■ **Set problem**: In the source excerpt, could you rename "train_set" to "training_data" and copy out the part starting with "CPU times: user 18.9" and going on through "support_cutoff=5)"?

■ **Source excerpt**:
•••••
CPU times: user 18.9 s, sys: 44 ms, total: 18.9 s
Wall time: 19.1 s

%%time
## cross-validation on training
for train_index, test_index in kf.split(train_set):
    #print("TRAIN:", train_index, "TEST:", test_index)
    classifier = DecisionTreeClassifier.train(
        train_set[train_index[0]:train_index[len(train_index) - 1]],
        binary=True,
        entropy_cutoff=0.7,
        depth_cutoff=5,
        support_cutoff=5)
    print(
        'accuracy:',
        nltk.classify.util.accuracy(
            classifier,
            train_set[test_index[0]:test_index[len(test_index) - 1]]))

accuracy: 0.7080745341614907
accuracy: 0.7282608695652174
accuracy: 0.6987577639751553
accuracy: 0.6894409937888198
accuracy: 0.7480559875583204
accuracy: 0.7231726283048211
accuracy: 0.7620528771384136
accuracy: 0.7433903576982893
accuracy: 0.6982892690513219
accuracy: 0.7122861586314152
CPU times: user 2min 59s, sys: 408 ms, total: 3min
Wall time: 3min 2s

## evaluate the model on test data
createCM(classifier_dt, test_set)

       |      f        |
       |      e        |
       |      m      m |
       |      a      a |
       |      l      l |
       |      e      e |
-------+---------------+
female | <53.0%>  8.2% |
  male |  22.6% <16.2%>|
-------+---------------+
(row = reference; col = test)

## posthoc
print(classifier_dt.pretty_format(depth=5))

last_letter=d? ........................................ male
else: ................................................. male
  last_letter=r? ...................................... female
    count(n)=2? ....................................... female
      has(e)=False? ................................... male
      else: ........................................... female
        count(a)=1? ................................... male
        else: ......................................... female
    else: ............................................. male
  else: ............................................... male
    last_letter=s? .................................... female
      first_letter=p? ................................. male
        has(n)=False? ................................. female
        else: ......................................... male
      else: ........................................... female
        count(o)=2? ................................... female
        else: ......................................... male
    else: ............................................. male
      last_letter=o? .................................. male
      else: ........................................... female
        last_letter=n? ................................ male
        else: ......................................... female

Try `sklearn` Classifiers #

sklearn is a very useful module for machine learning. We will talk more about this module in our later lectures.
•••••
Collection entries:
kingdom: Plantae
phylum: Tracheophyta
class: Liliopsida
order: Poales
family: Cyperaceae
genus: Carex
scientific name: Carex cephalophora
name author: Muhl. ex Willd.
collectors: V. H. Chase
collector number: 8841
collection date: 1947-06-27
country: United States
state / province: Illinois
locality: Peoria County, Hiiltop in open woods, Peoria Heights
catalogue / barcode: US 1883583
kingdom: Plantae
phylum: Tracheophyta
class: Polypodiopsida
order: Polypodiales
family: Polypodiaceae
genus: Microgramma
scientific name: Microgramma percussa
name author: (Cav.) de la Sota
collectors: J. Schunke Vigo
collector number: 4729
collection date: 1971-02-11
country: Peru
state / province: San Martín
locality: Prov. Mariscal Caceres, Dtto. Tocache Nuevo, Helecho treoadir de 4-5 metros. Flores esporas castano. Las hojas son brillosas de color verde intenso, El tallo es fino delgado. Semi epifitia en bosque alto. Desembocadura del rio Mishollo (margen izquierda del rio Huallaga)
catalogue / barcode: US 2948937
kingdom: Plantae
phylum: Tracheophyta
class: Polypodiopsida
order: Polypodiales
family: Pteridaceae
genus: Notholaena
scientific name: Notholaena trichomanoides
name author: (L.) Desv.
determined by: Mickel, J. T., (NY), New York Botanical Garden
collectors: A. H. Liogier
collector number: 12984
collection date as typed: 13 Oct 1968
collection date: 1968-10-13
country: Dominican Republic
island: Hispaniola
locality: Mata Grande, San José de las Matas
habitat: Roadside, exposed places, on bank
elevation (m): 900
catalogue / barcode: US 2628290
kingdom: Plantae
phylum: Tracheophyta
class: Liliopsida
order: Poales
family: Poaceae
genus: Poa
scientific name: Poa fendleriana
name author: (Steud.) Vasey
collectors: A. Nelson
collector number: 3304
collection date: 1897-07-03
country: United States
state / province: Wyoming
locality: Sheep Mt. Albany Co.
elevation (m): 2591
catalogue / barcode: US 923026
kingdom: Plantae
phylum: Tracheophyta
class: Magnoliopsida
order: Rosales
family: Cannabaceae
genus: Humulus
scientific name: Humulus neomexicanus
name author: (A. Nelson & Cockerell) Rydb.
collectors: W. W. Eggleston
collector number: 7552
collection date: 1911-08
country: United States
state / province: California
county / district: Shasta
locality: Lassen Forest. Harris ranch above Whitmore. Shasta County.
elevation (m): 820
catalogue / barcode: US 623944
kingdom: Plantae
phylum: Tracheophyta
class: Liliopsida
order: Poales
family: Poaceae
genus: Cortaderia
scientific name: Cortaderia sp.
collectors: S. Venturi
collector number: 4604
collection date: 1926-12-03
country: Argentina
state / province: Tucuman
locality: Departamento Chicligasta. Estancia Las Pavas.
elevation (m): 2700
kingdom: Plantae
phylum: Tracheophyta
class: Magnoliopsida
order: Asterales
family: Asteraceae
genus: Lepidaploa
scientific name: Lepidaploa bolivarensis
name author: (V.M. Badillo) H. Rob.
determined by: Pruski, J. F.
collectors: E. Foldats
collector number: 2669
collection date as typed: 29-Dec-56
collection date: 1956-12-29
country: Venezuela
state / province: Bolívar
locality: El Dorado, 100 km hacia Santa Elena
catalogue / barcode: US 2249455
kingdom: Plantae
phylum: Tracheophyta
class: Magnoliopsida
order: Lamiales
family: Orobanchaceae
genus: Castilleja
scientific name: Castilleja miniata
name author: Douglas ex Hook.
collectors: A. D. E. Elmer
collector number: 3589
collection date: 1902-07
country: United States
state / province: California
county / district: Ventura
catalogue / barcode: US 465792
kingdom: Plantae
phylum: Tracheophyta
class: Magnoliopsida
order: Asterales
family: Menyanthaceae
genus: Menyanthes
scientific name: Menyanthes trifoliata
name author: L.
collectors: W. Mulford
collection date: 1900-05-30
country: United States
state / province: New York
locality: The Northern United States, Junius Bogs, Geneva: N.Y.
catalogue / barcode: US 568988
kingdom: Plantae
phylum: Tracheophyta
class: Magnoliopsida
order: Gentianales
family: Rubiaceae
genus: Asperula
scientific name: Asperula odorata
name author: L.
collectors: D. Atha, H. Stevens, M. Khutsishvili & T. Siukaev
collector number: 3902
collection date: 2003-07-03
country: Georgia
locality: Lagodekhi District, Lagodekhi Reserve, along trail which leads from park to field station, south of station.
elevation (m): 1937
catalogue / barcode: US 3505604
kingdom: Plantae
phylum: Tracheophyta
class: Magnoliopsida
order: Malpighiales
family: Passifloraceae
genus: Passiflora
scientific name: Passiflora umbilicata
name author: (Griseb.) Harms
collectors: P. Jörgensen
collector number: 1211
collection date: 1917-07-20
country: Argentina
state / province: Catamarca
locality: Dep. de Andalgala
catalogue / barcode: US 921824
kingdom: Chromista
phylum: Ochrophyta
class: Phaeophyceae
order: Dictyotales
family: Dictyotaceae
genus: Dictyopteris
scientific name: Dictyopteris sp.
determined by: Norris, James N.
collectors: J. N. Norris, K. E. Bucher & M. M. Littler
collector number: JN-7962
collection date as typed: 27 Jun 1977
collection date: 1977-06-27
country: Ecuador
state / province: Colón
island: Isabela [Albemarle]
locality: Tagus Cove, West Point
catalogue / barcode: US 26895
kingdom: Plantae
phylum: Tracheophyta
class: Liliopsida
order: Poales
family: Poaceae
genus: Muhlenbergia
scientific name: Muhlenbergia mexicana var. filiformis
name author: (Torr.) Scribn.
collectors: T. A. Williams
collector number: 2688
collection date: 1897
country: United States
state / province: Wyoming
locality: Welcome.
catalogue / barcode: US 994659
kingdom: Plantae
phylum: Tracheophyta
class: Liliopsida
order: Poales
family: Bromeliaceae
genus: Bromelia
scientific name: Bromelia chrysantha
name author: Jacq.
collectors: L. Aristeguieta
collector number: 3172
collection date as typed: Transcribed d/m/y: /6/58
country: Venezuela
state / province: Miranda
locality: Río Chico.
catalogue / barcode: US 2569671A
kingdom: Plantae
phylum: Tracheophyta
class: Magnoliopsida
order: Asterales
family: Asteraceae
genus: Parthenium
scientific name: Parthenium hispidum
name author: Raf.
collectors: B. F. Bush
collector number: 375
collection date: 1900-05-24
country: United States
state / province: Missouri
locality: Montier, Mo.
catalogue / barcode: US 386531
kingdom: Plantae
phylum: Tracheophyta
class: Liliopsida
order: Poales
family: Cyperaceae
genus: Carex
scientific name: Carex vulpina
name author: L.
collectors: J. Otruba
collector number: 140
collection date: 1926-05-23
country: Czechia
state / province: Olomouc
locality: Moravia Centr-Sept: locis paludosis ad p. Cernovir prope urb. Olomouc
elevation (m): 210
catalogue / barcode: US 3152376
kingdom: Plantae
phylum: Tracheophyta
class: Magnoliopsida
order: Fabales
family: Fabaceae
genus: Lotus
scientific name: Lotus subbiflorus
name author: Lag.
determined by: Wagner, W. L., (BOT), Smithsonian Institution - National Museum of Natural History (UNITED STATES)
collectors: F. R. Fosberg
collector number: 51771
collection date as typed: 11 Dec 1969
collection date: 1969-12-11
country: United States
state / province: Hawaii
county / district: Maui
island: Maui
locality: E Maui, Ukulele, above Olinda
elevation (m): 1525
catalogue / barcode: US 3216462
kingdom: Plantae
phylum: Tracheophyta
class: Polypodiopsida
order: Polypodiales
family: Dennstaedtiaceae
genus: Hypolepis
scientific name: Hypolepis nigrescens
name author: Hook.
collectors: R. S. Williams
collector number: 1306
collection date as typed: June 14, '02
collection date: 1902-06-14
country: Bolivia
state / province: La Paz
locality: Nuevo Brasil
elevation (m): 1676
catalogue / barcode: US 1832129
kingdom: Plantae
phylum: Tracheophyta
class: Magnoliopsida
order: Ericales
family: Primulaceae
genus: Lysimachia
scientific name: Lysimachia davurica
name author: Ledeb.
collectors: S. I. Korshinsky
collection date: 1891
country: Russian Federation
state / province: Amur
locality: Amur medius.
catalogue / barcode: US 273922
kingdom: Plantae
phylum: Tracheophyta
•••••
■ **Task response**:
CPU times: user 18.9 s, sys: 44 ms, total: 18.9 s
Wall time: 19.1 s

%%time
## cross-validation on training
for train_index, test_index in kf.split(training_data):
    #print("TRAIN:", train_index, "TEST:", test_index)
    classifier = DecisionTreeClassifier.train(
        training_data[train_index[0]:train_index[len(train_index) - 1]],
        binary=True,
        entropy_cutoff=0.7,
        depth_cutoff=5,
        support_cutoff=5)